Soudain, Wlamink poussa un hurlement et s’extirpa du fauteuil où il était vautré avec une agilité incroyable. Les battoirs de ses mains tentèrent d’attraper Marie. Mais la jeune femme avait anticipé sa réaction et déjà elle gravissait l’escalier. Le motard tenta de la suivre mais le poids, l’âge et l’ivresse eurent raison de sa volonté. Elle parvint dans la chambre et rabattit le loquet de la porte sécurisée. Les tambourinements rageurs de son poursuivant ne l’ébranlèrent même pas. Le silence se fit soudain. Tremblante, Marie attendait l’instant où Wlamink reviendrait avec un fusil. Soudain, un rugissement de moteur poussé à son maximum emplit l’espace avant de s’évanouir.
Les policiers ne délivrèrent Marie qu’au bout d’une heure, la plus longue de sa vie. Elle s’effondra quand ils lui annoncèrent qu’un motard venait de se tuer sur la nationale 20. Il avait heurté un arbre à près de deux cents kilomètres heures.

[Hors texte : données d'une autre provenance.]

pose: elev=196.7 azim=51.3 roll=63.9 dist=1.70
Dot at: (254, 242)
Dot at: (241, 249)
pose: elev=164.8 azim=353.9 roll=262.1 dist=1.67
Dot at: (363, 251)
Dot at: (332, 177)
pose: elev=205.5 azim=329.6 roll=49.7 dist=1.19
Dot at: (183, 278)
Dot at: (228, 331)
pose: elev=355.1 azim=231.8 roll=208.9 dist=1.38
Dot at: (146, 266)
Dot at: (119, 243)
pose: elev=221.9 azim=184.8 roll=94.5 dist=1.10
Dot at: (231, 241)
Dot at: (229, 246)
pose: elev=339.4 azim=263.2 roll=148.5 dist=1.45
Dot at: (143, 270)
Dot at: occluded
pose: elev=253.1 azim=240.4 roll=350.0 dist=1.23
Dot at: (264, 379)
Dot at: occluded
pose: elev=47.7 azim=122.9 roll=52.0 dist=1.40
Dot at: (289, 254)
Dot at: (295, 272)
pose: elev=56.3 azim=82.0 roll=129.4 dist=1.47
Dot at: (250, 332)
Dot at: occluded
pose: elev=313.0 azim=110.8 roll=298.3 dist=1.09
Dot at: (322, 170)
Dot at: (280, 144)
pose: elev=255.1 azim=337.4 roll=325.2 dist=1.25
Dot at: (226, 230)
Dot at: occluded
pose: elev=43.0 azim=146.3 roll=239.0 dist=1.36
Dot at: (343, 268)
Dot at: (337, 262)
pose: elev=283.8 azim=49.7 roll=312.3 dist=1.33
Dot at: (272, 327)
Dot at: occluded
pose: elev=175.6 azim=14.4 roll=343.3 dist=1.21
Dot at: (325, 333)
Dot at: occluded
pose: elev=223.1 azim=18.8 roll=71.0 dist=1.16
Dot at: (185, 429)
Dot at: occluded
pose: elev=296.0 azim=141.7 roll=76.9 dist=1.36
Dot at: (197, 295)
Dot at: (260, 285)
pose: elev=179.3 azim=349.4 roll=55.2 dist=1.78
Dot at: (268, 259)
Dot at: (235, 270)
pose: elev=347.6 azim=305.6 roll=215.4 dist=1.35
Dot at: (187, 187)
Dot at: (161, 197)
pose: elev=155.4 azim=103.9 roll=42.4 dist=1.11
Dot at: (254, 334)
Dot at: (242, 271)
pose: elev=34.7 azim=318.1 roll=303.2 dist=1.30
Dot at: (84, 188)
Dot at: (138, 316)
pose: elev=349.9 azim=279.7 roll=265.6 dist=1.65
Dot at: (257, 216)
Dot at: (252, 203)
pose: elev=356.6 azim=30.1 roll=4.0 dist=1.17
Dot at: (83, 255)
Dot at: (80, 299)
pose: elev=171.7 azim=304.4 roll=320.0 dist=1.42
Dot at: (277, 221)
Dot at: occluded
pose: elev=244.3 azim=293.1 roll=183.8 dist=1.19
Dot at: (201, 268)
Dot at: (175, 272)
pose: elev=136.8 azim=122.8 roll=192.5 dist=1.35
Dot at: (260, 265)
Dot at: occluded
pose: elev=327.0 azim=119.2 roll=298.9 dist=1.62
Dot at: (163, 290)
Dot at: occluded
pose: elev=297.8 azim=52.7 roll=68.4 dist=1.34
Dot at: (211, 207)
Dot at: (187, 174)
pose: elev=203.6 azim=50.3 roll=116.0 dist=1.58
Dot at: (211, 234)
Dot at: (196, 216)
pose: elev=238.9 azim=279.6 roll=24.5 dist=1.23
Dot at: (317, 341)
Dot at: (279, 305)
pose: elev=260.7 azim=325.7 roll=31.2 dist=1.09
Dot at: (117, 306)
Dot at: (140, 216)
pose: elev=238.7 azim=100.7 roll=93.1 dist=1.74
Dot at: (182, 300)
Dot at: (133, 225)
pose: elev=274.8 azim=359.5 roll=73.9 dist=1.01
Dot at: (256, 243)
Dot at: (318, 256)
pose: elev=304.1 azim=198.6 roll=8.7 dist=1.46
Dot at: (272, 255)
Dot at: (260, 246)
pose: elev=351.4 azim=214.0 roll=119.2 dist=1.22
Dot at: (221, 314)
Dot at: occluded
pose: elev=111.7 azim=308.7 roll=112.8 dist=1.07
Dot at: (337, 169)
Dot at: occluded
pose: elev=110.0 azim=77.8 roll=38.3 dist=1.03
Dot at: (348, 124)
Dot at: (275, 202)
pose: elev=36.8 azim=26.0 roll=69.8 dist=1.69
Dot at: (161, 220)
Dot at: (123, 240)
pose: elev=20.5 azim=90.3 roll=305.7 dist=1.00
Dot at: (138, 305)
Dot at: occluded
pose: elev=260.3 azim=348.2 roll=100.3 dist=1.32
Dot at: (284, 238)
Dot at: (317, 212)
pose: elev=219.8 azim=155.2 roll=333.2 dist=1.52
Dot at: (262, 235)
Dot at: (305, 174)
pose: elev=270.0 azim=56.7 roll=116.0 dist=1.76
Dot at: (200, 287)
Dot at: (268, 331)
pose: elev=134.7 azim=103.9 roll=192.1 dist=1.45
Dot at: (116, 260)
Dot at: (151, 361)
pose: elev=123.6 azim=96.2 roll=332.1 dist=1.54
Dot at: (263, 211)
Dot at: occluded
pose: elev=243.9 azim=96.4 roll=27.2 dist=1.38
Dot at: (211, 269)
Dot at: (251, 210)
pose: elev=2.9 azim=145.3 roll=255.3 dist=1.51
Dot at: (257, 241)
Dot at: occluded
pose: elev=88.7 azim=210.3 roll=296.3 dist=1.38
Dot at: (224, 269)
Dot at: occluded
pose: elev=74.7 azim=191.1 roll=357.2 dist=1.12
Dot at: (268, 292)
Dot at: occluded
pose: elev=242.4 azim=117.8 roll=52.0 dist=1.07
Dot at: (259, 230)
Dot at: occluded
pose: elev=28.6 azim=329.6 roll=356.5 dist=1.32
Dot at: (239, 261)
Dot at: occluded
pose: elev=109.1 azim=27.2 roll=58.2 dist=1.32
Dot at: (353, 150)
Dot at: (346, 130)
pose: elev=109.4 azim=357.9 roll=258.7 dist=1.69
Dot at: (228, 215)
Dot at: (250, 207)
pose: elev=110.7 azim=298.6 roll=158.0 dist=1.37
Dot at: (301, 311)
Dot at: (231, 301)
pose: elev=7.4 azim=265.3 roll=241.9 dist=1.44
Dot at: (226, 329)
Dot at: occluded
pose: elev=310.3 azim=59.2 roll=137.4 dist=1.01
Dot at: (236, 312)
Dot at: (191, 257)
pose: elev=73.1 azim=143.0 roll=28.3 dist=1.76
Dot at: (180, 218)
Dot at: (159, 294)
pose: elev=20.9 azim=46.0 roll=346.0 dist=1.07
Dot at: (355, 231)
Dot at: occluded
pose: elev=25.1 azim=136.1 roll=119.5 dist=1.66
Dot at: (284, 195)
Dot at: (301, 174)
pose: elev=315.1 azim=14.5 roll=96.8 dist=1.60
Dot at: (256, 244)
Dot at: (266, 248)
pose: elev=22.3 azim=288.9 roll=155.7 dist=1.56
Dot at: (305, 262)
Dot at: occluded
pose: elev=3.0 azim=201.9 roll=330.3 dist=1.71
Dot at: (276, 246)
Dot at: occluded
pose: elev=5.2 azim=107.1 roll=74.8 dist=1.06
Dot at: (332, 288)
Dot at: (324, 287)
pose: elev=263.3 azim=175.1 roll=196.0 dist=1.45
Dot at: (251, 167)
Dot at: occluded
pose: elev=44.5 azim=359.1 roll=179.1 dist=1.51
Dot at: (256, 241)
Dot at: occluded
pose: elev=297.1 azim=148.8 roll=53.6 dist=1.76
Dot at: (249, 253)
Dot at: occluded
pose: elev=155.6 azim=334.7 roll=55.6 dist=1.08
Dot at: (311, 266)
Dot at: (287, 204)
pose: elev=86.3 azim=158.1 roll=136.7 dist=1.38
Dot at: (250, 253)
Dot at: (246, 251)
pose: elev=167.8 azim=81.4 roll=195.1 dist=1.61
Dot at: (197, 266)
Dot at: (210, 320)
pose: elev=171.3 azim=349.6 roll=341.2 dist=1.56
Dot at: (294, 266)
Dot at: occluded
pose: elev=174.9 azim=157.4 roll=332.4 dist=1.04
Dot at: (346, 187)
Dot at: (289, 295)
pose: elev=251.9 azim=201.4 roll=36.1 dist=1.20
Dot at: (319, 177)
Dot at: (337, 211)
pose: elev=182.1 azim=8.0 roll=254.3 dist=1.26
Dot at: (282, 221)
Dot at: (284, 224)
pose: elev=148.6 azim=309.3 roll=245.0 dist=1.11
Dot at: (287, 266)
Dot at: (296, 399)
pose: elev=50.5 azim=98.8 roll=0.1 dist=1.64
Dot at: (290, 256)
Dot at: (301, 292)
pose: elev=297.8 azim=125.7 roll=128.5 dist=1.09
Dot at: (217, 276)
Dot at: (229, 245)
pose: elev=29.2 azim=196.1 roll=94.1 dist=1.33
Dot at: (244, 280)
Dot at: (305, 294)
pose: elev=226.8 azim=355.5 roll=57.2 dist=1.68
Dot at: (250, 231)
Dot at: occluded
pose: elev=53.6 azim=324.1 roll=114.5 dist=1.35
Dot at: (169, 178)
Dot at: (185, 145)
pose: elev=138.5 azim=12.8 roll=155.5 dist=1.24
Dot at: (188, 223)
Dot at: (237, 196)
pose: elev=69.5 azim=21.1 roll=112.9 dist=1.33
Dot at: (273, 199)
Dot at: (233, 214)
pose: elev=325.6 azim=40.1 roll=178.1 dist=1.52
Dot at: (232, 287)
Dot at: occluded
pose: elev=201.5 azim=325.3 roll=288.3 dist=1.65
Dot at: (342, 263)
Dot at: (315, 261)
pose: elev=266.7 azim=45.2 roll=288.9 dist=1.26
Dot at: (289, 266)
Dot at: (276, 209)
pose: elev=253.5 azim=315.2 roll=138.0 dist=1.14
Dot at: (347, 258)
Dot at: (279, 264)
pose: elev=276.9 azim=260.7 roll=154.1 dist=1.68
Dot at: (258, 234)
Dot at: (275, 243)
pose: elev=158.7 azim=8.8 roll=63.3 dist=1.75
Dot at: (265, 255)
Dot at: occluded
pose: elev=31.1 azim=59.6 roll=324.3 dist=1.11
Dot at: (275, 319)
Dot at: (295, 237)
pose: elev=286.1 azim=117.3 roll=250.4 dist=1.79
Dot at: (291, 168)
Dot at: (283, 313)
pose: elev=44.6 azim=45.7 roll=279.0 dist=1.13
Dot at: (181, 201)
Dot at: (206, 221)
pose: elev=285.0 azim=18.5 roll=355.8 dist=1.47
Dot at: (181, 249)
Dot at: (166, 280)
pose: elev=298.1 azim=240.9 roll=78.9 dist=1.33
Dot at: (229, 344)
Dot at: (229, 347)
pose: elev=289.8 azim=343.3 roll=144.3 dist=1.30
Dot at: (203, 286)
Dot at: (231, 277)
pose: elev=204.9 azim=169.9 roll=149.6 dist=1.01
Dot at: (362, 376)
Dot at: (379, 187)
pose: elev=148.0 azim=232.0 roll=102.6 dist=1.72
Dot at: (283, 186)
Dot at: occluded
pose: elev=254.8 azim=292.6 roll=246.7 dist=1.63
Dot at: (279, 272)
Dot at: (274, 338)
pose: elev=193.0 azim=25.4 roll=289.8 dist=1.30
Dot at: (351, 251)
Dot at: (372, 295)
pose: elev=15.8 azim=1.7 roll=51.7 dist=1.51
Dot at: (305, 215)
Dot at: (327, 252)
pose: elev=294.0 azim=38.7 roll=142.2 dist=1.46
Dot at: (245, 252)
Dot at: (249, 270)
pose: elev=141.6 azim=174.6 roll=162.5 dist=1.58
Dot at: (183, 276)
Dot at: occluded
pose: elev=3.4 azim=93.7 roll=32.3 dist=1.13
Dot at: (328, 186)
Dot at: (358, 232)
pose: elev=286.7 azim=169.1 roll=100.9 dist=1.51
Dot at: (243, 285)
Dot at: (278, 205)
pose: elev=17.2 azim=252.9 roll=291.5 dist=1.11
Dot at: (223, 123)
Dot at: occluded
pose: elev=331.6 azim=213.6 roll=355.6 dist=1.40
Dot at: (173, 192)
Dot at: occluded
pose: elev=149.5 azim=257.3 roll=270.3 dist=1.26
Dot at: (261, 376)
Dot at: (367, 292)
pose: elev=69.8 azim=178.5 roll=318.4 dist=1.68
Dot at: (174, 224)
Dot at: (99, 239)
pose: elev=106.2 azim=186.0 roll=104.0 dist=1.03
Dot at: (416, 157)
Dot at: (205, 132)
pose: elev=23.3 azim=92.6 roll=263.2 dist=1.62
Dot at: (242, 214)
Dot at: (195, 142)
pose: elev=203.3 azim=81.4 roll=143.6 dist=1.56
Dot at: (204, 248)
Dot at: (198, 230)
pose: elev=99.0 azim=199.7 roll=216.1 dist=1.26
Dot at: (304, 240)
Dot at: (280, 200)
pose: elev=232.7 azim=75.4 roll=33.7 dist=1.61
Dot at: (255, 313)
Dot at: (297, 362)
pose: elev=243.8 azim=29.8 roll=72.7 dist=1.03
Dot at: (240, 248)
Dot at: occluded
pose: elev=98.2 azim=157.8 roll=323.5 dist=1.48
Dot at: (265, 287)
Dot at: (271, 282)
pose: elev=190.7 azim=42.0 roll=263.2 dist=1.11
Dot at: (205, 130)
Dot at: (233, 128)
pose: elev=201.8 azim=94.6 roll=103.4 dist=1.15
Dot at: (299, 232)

Trois mois s’écoulèrent avant que Marie retrouve un semblant de sérénité. Duval assista, impassible et silencieux, aux obsèques de Raoul. Nul ne saurait jamais s’il avait commandité les intrusions ou si le jardinier l’avait accusé par crainte du motard. Un panneau « À vendre » était placardé sur le portail de sa villa. Un matin, Marie découvrit que les portes du hangar de Wlamink battaient : les motos et le matériel qu’il recelait avaient disparu. La cabane avait été vandalisée et on s’était acharné sur l’intérieur, dont il ne restait rien. Un jour tout serait rasé.
La sérénité des rives centenaires reprendrait bientôt ses droits.